Дьобулус застегивал последнюю запонку, когда вернулся Илия.
– Соседи говорят, что квартира пустует больше десяти лет. Жил один тип, но он то ли умер, то ли съехал – вероятно, это и был Годвурус Дагнуш. В смысле, настоящий Дагнуш. С тех пор квартира стоит закрытая.
– Это им так кажется.
– Тип был странный. Ни с кем ни разговаривал. Выходил во двор и сидел на лавке. Молча.
– Подобрал жертву под стать себе, с дефектом, – пояснил Октавиус. – Легче было подойти. Промыл ему мозги и отправил восвояси, оставшись жить в его квартире и под его именем.
– А что собака? – спросил Дьобулус, пытливо глядя на Илию.
– Старая дворовая собаченция, однажды прибилась к Дагнушу, в итоге совсем перебралась к нему. Вместе с ним и пропала. Но это не может быть та же самая собака, верно? Столько лет прошло.
– Может. Скорее всего, это она. Досталась вместе с квартирой. Киношник продлевает ее жизнь с помощью спирита. Это нелегко. Но куда как проще, чем оживить уже умершее животное. Как ее звали?
– Никак. Желания кликать ее ласковыми именами собака не вызывала. Сказали, смердела. Воняла как помойка. Дело давнее. Если кличка и была, сейчас ее не вспомнят.
– Нам надо возвращаться, – решил Дьобулус.
Уже в машине его снова начало колотить. Илия спиной чувствовал исходящий от него жар.
– Книжные полки, ничего, кроме мусора, – бормотал себе под нос Дьобулус. – Думаю, остались со времен прежнего владельца. У Дагнуша не было фотографий, не было книг. Он был пуст внутри. Дают ли имена люди, которых едва ли интересует собственное имя? Но как-то же собаку все-таки звали. Если имя не дают, оно появляется самой собой. Потом старика сменил Етта. Который тоже был пуст. Собака досталась ему по наследству. Вместе с ее прозвищем.
– Почему ты продолжаешь думать об этом?
– Потому что это важно.
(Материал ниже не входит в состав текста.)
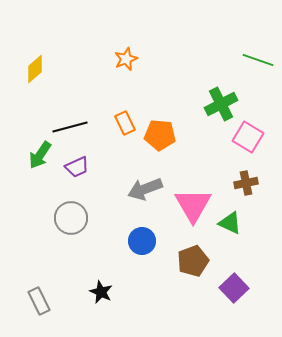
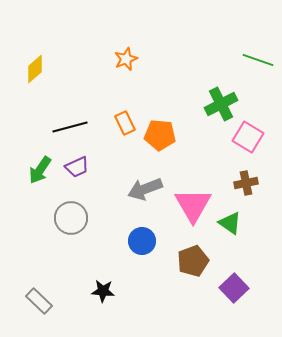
green arrow: moved 15 px down
green triangle: rotated 10 degrees clockwise
black star: moved 2 px right, 1 px up; rotated 20 degrees counterclockwise
gray rectangle: rotated 20 degrees counterclockwise
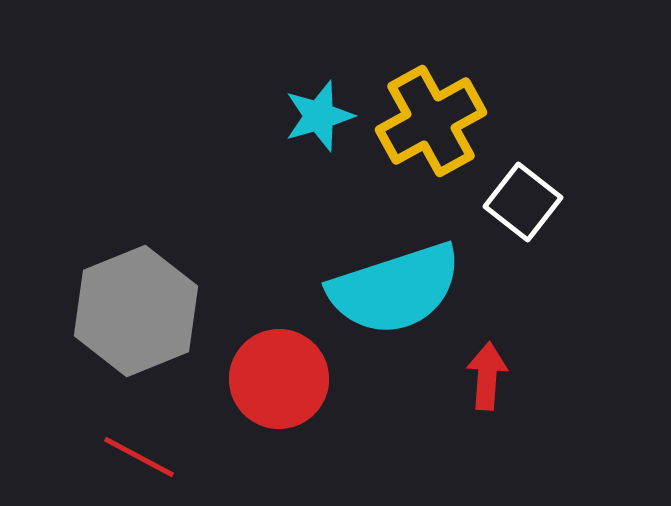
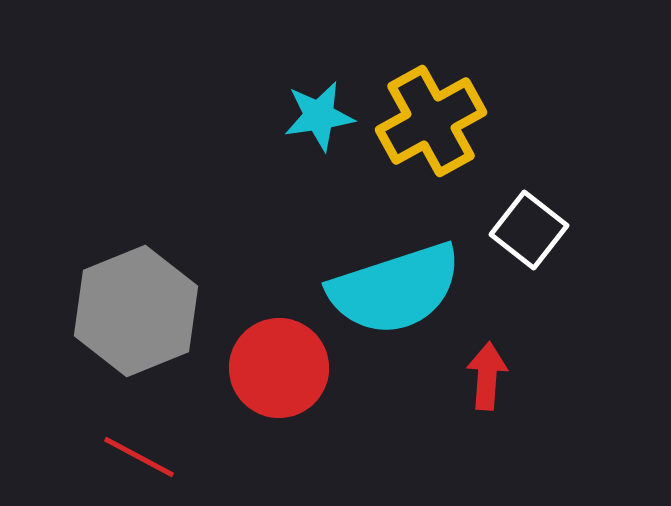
cyan star: rotated 8 degrees clockwise
white square: moved 6 px right, 28 px down
red circle: moved 11 px up
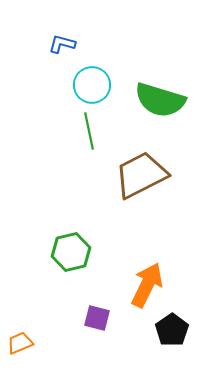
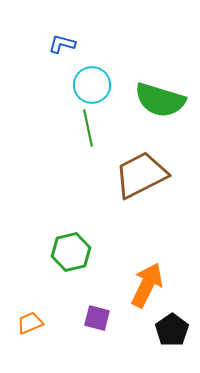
green line: moved 1 px left, 3 px up
orange trapezoid: moved 10 px right, 20 px up
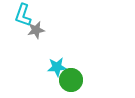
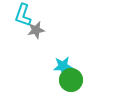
cyan star: moved 6 px right, 1 px up
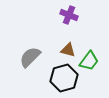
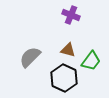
purple cross: moved 2 px right
green trapezoid: moved 2 px right
black hexagon: rotated 20 degrees counterclockwise
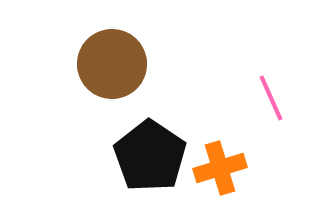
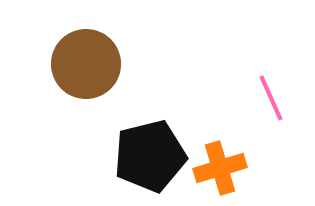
brown circle: moved 26 px left
black pentagon: rotated 24 degrees clockwise
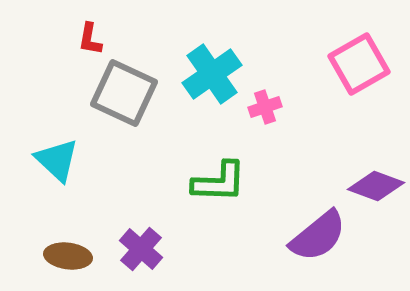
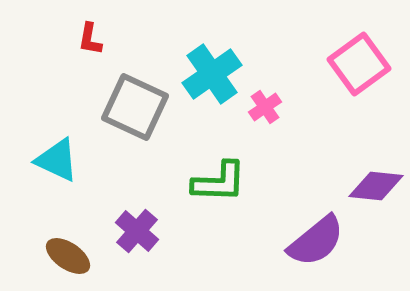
pink square: rotated 6 degrees counterclockwise
gray square: moved 11 px right, 14 px down
pink cross: rotated 16 degrees counterclockwise
cyan triangle: rotated 18 degrees counterclockwise
purple diamond: rotated 14 degrees counterclockwise
purple semicircle: moved 2 px left, 5 px down
purple cross: moved 4 px left, 18 px up
brown ellipse: rotated 27 degrees clockwise
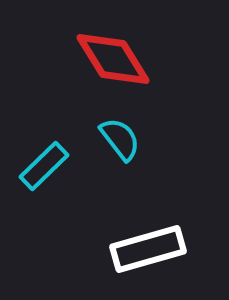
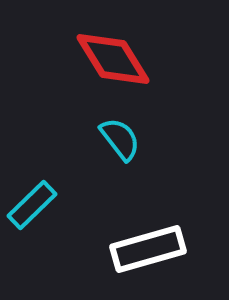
cyan rectangle: moved 12 px left, 39 px down
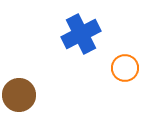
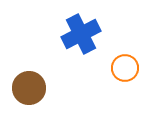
brown circle: moved 10 px right, 7 px up
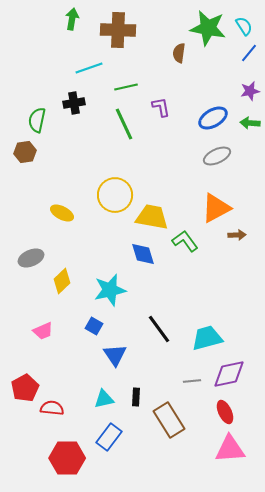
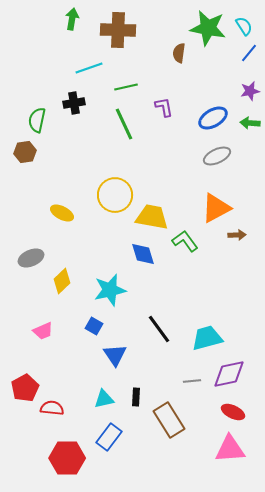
purple L-shape at (161, 107): moved 3 px right
red ellipse at (225, 412): moved 8 px right; rotated 40 degrees counterclockwise
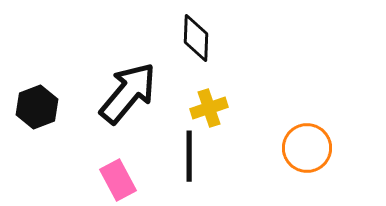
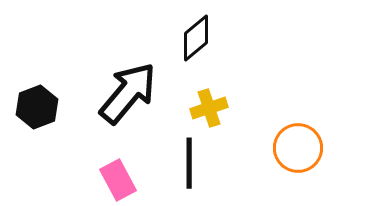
black diamond: rotated 48 degrees clockwise
orange circle: moved 9 px left
black line: moved 7 px down
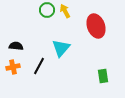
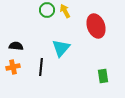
black line: moved 2 px right, 1 px down; rotated 24 degrees counterclockwise
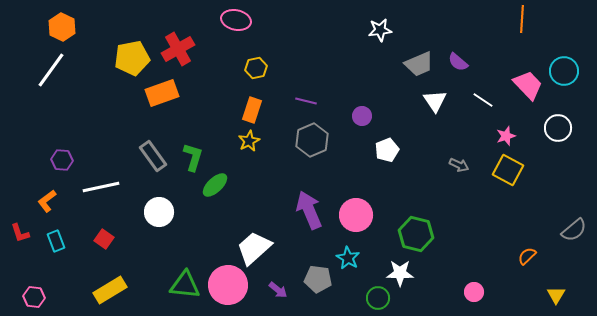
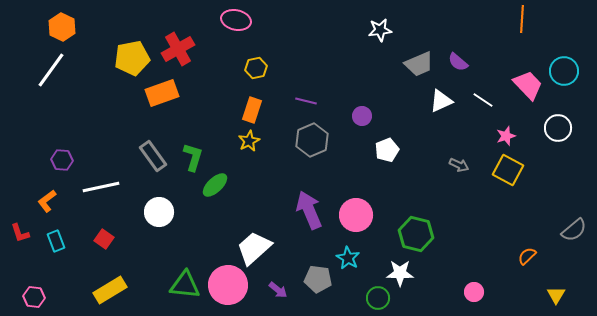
white triangle at (435, 101): moved 6 px right; rotated 40 degrees clockwise
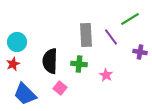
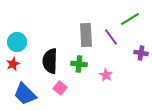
purple cross: moved 1 px right, 1 px down
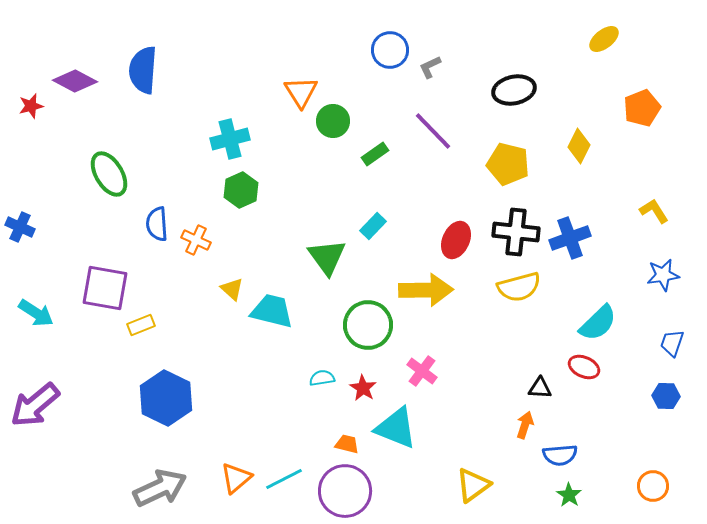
Я чувствую, что это важно, – Дьобулус закрыл глаза, и из обеих ноздрей и рта у него хлынули потоки крови, заливая сюртук.
Октавиус протянул ему платок и с ужасом увидел, что у Дьобулуса на животе, там, куда не накапало из носа, проступают сквозь ткань пятна крови.
– Ты долго не протянешь, – констатировал он с резкой прямотой.
– Я жалею, что не отрезал Удаче голову. Это бы избавило меня от проблем дня на три. На целую неделю, если бы я отправил голову ее родителям.